AN international Netherlands-based non-governmental organisation (SNV) is to pilot the monitoring of teacher absenteeism in primary schools using an SMS-based service. The purpose is to improve management and accountability in primary schools.

The project dubbed, “cu@school” will be piloted in Kiboga and Mbale districts.

The SNV Uganda senior education adviser, Kees de Graaf, recently said majority of schools in the country have teacher absenteeism rates of between 20% and 30%, which is one of the highest in the world.

Graaf said Nokia phones with java software enables the mobile phone to download information. Electronic forms designed in form of questionnaires will be filled by a person responsible within the selected schools such as a head teacher.

The questionnaire with a number of issues such as lessons taught will be filled and sent from the mobile phone to a computer database at the district headquarters, and a report immediately generated.

However, Graaf said the system requires a steady supply of electricity to function well. He said the project was not intended to witch hunt absent teachers but to gather data on teacher attendance and the causes of absenteeism which is vital in assisting policy makers to address problems affecting education in Uganda.

With the teacher wage bill taking up over 70% of the national primary school budget, teacher absenteeism is the largest financial drain in the primary education system.

The Uganda National Teachers Union recently blamed teacher absenteeism on failure to pay back loans from commercial banks and money lenders. James Tweheyo said teachers hide after failing to pay back the money they borrowed.

A 2008 UNESCO report on Uganda, published by the International Institute for Education Planning, says teachers affected by HIV/AIDS are likely to take increasing period of time off work, while others also absent themselves in order to look after sick family members.

A 2007 survey by International Development Consultants of 401 schools in Uganda showed a decline in teacher absenteeism from 25% in 2001 to 21% in 2005 and 2006.
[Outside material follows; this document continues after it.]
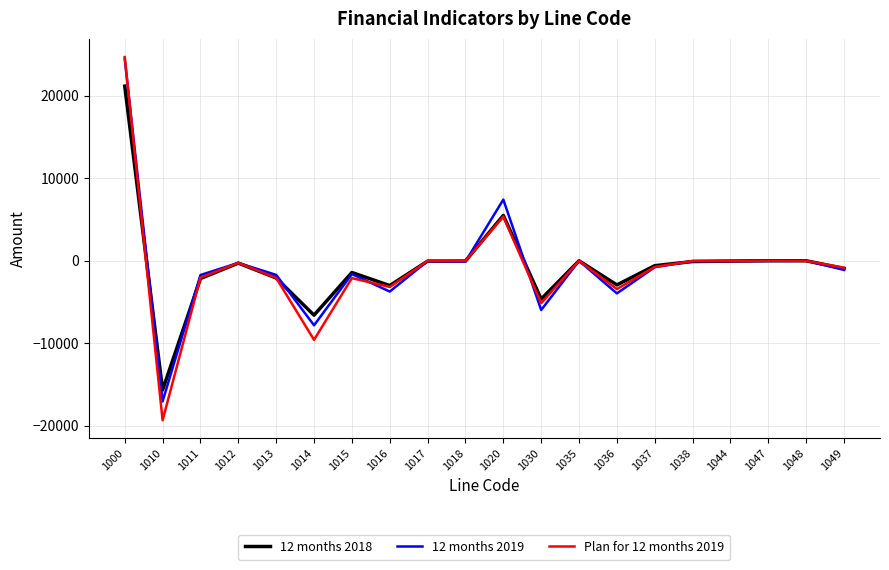

What is the difference between the 12 months 2019 values at 1018 and 1014?

7725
However, there is no specific data available on the prevalence of teacher absenteeism in Kiboga and Mbale.

Pupils who attend school receive less teacher-learning time, which has led to low quality of education.

According to SNV, teacher absenteeism also drains the funding to Uganda’s education budget. A countrywide 20% reduction in teacher absenteeism would be the equivalent of hiring 5,000 more teachers thus saving public funds.

The scheme is to be implemented in partnership with Makerere University’s Computer and IT department which has developed a platform called EpiHandy, which supports SMS-based data collection.

Data on teacher and pupil absenteeism will be captured from 100 schools in two districts that are to be enrolled under the pilot scheme.

“The information will make the dynamics around teacher absenteeism transparent and inform district and sub-district government officials for appropriate short, medium and long term action,” said Graaf.

The project will be implemented in phases, following the primary school academic calendar. Feasibility and planning took place between January and April this year.

Between November and December 2009, the ICT system for data collection will be tested for efficacy in order to carry out any necessary modifications.

The actual pilot phase will be implemented between February and September, to cover the first and second terms in the forthcoming academic year for primary schools.